_RECORDS FOR THIS EXERCISE_.
================================

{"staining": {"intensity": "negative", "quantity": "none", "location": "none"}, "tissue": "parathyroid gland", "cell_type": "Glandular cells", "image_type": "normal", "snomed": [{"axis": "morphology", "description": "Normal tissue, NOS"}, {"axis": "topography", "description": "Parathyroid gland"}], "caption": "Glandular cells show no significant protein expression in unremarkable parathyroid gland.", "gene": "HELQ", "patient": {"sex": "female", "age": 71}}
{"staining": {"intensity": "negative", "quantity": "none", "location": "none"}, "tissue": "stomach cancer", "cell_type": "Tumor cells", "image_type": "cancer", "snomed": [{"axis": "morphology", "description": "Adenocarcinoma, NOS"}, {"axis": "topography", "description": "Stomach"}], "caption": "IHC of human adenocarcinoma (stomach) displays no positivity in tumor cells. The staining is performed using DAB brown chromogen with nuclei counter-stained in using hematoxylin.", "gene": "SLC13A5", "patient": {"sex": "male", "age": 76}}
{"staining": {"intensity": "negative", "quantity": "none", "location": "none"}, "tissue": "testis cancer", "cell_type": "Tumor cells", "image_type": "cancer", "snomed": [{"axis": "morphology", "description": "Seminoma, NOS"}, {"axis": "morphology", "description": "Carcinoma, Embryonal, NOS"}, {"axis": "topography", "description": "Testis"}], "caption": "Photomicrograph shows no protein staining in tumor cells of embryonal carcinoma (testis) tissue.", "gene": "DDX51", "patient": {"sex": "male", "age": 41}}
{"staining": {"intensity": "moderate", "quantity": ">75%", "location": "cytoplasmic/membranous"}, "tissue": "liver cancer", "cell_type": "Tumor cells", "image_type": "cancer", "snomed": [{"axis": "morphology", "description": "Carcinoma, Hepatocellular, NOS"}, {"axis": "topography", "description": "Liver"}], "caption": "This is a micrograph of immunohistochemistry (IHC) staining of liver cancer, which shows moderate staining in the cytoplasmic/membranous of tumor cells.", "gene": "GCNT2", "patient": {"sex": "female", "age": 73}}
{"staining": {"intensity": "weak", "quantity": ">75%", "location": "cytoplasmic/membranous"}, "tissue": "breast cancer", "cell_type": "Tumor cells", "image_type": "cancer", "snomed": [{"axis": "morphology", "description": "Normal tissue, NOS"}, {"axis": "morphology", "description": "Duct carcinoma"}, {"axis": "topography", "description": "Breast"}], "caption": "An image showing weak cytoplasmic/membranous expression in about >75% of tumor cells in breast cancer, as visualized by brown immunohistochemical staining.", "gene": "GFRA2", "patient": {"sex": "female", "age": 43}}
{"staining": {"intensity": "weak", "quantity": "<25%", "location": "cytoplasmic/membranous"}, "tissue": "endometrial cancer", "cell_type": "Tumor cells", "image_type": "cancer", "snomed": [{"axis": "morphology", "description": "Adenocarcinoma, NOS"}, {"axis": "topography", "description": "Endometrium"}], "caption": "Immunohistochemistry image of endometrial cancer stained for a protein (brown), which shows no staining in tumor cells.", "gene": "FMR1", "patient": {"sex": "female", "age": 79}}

================================

_EXERCISE DIRECTIONS_.
Which lines of the records above contain the word "expression"? Show each of them.

_TASK RESULT_.
{"staining": {"intensity": "negative", "quantity": "none", "location": "none"}, "tissue": "parathyroid gland", "cell_type": "Glandular cells", "image_type": "normal", "snomed": [{"axis": "morphology", "description": "Normal tissue, NOS"}, {"axis": "topography", "description": "Parathyroid gland"}], "caption": "Glandular cells show no significant protein expression in unremarkable parathyroid gland.", "gene": "HELQ", "patient": {"sex": "female", "age": 71}}
{"staining": {"intensity": "weak", "quantity": ">75%", "location": "cytoplasmic/membranous"}, "tissue": "breast cancer", "cell_type": "Tumor cells", "image_type": "cancer", "snomed": [{"axis": "morphology", "description": "Normal tissue, NOS"}, {"axis": "morphology", "description": "Duct carcinoma"}, {"axis": "topography", "description": "Breast"}], "caption": "An image showing weak cytoplasmic/membranous expression in about >75% of tumor cells in breast cancer, as visualized by brown immunohistochemical staining.", "gene": "GFRA2", "patient": {"sex": "female", "age": 43}}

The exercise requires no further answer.